#### Exercise instructions
Using the data beneath this instruction, retype only the lines from the one that contains "wall art: present [245,576,369,770]" down to the one that contains "table lamp: present", both included, exactly as they appear.

#### Data under study
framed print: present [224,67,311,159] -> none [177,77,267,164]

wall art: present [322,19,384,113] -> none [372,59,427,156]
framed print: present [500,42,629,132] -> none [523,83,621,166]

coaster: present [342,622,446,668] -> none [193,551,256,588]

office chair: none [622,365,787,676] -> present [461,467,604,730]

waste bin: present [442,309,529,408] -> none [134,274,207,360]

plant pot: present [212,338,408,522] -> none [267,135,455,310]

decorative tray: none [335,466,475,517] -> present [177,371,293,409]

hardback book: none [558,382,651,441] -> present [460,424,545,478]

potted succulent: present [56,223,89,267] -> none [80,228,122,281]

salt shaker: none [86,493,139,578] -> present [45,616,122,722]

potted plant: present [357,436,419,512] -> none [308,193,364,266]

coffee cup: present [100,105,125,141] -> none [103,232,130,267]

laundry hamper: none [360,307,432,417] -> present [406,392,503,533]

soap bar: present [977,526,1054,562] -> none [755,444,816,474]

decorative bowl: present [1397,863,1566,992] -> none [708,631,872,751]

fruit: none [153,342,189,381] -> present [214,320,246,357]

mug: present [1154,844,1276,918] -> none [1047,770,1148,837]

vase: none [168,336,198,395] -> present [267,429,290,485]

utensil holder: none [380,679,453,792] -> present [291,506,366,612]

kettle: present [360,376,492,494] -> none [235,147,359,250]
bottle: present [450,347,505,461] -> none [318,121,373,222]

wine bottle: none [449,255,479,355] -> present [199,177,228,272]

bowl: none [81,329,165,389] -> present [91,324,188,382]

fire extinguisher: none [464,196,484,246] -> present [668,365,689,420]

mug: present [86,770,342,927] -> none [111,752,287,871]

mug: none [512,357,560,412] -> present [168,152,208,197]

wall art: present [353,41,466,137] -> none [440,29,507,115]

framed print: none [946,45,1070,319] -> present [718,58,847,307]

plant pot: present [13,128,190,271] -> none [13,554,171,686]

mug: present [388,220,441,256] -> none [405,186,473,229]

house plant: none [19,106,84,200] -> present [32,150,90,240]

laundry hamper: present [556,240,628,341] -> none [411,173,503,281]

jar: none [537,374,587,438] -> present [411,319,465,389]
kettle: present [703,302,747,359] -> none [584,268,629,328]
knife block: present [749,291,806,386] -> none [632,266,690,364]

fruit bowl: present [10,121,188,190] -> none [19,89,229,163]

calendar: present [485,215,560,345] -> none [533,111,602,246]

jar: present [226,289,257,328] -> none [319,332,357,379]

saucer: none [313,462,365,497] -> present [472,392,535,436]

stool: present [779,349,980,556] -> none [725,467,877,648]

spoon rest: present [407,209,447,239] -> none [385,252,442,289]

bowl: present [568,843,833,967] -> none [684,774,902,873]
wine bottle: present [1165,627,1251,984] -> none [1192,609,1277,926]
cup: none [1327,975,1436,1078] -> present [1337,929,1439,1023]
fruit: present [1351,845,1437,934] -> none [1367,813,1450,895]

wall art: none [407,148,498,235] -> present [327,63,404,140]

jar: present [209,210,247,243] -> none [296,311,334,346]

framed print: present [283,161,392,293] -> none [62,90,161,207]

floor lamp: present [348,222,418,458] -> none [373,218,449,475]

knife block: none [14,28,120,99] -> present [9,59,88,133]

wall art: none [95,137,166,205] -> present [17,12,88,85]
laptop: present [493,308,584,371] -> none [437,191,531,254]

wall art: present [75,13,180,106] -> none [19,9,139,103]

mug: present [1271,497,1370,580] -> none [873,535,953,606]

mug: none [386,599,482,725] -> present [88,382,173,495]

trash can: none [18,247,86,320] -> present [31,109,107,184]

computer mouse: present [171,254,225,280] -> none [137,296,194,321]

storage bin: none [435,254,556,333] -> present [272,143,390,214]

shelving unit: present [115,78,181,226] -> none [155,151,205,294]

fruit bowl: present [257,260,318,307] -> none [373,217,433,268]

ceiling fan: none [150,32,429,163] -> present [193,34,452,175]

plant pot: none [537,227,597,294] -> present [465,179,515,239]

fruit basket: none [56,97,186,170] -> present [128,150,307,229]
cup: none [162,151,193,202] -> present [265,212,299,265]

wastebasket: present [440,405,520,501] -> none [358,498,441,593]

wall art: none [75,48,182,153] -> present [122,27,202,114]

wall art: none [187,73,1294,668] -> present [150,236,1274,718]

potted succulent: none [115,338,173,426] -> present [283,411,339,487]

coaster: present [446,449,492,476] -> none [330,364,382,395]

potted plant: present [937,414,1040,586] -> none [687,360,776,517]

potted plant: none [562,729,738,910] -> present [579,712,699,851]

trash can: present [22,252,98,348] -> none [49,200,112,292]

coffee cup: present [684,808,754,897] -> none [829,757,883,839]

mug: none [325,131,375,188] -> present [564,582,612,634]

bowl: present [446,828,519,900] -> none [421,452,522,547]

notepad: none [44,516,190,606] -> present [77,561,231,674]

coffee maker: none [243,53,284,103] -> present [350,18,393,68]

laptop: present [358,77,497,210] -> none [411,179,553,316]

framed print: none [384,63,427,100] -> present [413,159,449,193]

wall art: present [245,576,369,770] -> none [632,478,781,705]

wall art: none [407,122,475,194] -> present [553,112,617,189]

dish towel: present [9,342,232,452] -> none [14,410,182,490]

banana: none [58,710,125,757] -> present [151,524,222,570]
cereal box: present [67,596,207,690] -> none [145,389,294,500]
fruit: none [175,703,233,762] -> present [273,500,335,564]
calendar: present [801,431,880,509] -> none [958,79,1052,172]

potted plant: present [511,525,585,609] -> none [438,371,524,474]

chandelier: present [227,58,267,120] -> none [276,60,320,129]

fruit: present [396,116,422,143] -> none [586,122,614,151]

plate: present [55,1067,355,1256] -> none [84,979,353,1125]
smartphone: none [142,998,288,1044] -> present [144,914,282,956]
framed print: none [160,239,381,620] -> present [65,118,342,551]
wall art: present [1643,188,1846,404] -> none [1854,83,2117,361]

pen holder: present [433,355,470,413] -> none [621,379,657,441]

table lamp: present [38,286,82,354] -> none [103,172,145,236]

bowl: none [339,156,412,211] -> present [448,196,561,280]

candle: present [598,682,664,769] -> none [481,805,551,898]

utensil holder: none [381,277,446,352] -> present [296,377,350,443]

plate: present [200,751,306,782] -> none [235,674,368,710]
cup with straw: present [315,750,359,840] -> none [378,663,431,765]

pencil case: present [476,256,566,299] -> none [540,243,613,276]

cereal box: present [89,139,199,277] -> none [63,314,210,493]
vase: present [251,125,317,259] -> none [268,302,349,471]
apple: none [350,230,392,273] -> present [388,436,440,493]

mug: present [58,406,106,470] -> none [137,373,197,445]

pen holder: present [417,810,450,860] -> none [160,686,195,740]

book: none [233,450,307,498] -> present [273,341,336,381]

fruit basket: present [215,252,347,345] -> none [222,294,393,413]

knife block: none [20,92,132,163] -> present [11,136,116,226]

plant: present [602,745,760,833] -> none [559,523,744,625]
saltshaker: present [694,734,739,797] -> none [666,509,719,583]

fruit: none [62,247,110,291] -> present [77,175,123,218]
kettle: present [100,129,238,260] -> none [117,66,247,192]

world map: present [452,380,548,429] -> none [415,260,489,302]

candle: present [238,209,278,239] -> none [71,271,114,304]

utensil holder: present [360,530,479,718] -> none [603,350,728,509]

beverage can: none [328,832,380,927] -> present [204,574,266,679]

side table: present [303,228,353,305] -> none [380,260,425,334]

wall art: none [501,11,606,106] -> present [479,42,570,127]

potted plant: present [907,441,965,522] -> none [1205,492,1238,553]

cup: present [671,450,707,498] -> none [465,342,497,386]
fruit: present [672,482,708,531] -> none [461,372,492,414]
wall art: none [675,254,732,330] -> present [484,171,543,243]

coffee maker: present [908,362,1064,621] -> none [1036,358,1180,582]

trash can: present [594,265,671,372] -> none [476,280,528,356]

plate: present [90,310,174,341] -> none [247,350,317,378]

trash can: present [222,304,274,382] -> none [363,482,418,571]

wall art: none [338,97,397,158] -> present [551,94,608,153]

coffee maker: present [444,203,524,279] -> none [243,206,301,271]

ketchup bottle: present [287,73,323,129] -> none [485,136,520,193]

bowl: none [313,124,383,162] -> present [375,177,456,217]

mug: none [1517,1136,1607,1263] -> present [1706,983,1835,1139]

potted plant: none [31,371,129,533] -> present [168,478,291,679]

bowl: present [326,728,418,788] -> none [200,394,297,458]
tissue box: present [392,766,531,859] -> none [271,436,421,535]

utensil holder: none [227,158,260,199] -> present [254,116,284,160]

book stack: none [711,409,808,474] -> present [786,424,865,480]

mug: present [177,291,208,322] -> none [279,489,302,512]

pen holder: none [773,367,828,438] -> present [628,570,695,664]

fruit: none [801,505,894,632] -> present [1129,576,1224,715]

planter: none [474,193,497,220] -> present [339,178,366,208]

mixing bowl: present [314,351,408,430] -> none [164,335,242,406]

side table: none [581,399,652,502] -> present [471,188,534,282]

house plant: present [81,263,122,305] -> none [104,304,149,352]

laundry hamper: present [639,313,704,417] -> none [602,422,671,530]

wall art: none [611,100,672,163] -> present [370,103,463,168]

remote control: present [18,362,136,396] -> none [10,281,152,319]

#### Result
wall art: present [245,576,369,770] -> none [632,478,781,705]

wall art: none [407,122,475,194] -> present [553,112,617,189]

dish towel: present [9,342,232,452] -> none [14,410,182,490]

banana: none [58,710,125,757] -> present [151,524,222,570]
cereal box: present [67,596,207,690] -> none [145,389,294,500]
fruit: none [175,703,233,762] -> present [273,500,335,564]
calendar: present [801,431,880,509] -> none [958,79,1052,172]

potted plant: present [511,525,585,609] -> none [438,371,524,474]

chandelier: present [227,58,267,120] -> none [276,60,320,129]

fruit: present [396,116,422,143] -> none [586,122,614,151]

plate: present [55,1067,355,1256] -> none [84,979,353,1125]
smartphone: none [142,998,288,1044] -> present [144,914,282,956]
framed print: none [160,239,381,620] -> present [65,118,342,551]
wall art: present [1643,188,1846,404] -> none [1854,83,2117,361]

pen holder: present [433,355,470,413] -> none [621,379,657,441]

table lamp: present [38,286,82,354] -> none [103,172,145,236]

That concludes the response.